7. USE FALLOFFS ON EFFECTORS AND DEFORMERS AS MODELING TOOLS

Where geometry is complex or dense, you can use falloffs found in the deformers and mograph effectors as modeling tools. How? Take a tire rim for example: What if you wanted to introduce a twist to the spokes of the rim? You could do a soft selection with the rotation tool, but that’s destructive. Instead, put a twist deformer and use a cylindrical falloff to only affect the spokes and not the entire geo of the rim.

Likewise by using a mograph plain effector in point deformation mode and as a child of the rim, we can push and pull geo and limit what geometry is affected by using cylindrical falloff.  

To really get fancy, you can play with the spline parameters of the falloff. By the way, did I mention this is all animatable?!

8. TRANSFORM GEOMETRY LIKE PHOTOSHOP

One of my favorite tools for modeling is a free plugin from Welters Cinema 4D plugins called Transform. With Transform you can easily take polygon objects or selected geometry and shear, non uniformly scale, and rotate on edges all using the transform display cage around the object. Welter's page also has a bunch of workflow gems (including the indispensable UV to Object plugin) so be sure to check it out.

9. 5 POINT STAR SPLINE

If we’re honest, we’ve all wrestled with trying to get a simple 5 point star from a spline object to point upward. The fix is simple, rotate the 5 point star -90 degrees on the rotation B coordinate. But now although it points up, the green Y axis tells us it’s really on its side. To fix this:

  1. Make the star editable
  2. Enable axis modification mode
  3. In the coordinates manager, zero out the rotation B value.

Booyah.

Bonus tip: if you need this object often, save it to your library. With it selected, in the object manager go to File > Save Selected Object As.

11. ADD GEOMETRY WHERE OBJECTS DEFORM

Take the star we just made and throw it into an Extrude object.

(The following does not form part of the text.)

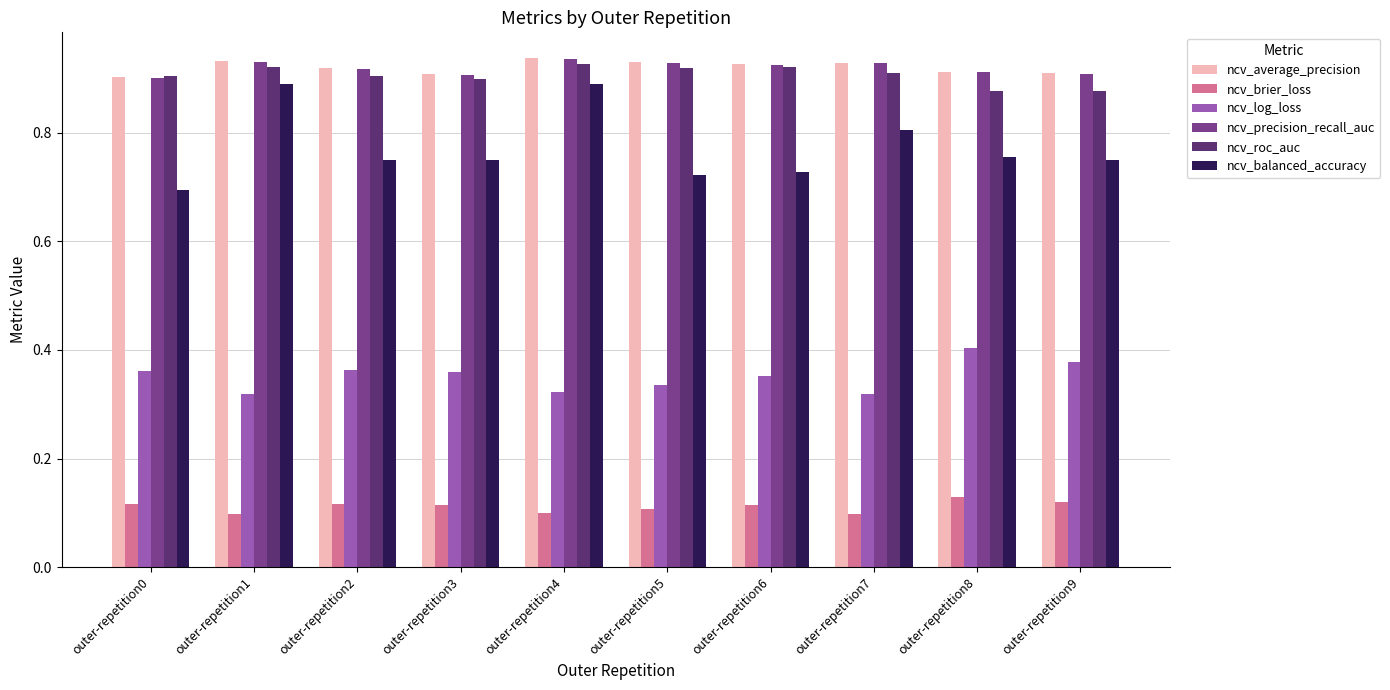

At which label is ncv_balanced_accuracy closest to 0?

outer-repetition0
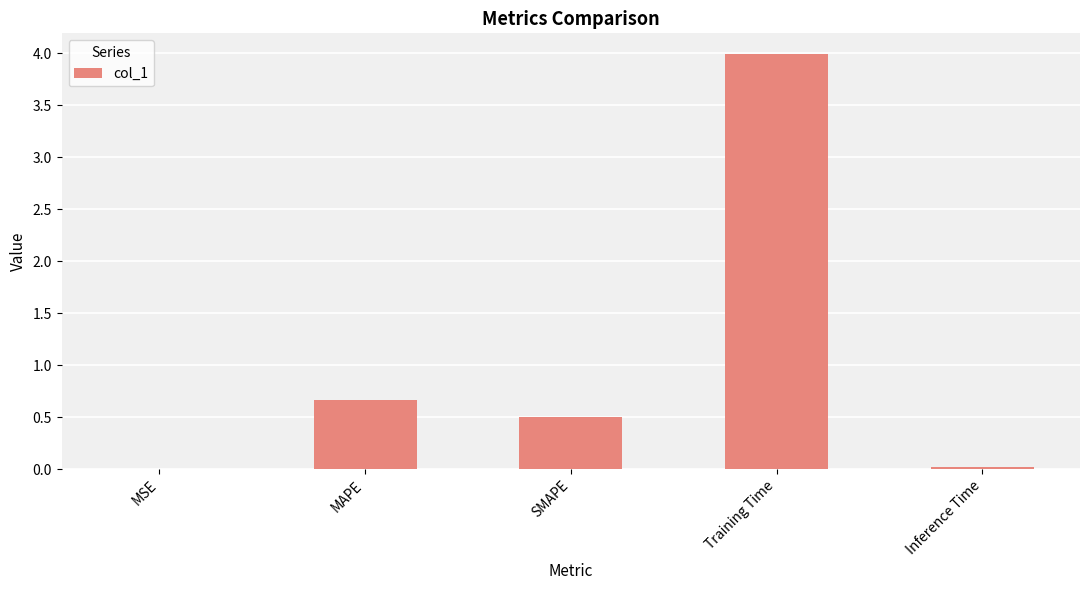

The chart shows a value of 0.5 at SMAPE. True or false?

True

Now add a bend to it and what do you get? Something pretty blocky.

yikes

To smooth this out we can add more generated geometry by changing the number of intermediate points on the Star spline. As a result the bend has more to work with. But the center of the star is still pretty blocky.  

better, closer, warmer...

To add more geometry to the caps of the extrude object, change the cap type to ‘Quadrangles’ & enable ‘Regular Grid’. Yes, this introduces triangles where all quads would be better, but unless we want to take the time to make this editable and manually add our geometry with the Polygon Pen tool, this seems like a speedy alternative.

Take a bow you star you!

As with all things in Cinema 4D, there are more than a few ways to accomplish something and modeling is certainly no different. Hopefully these modeling tips in Cinema 4D will help you make some polygonal magic.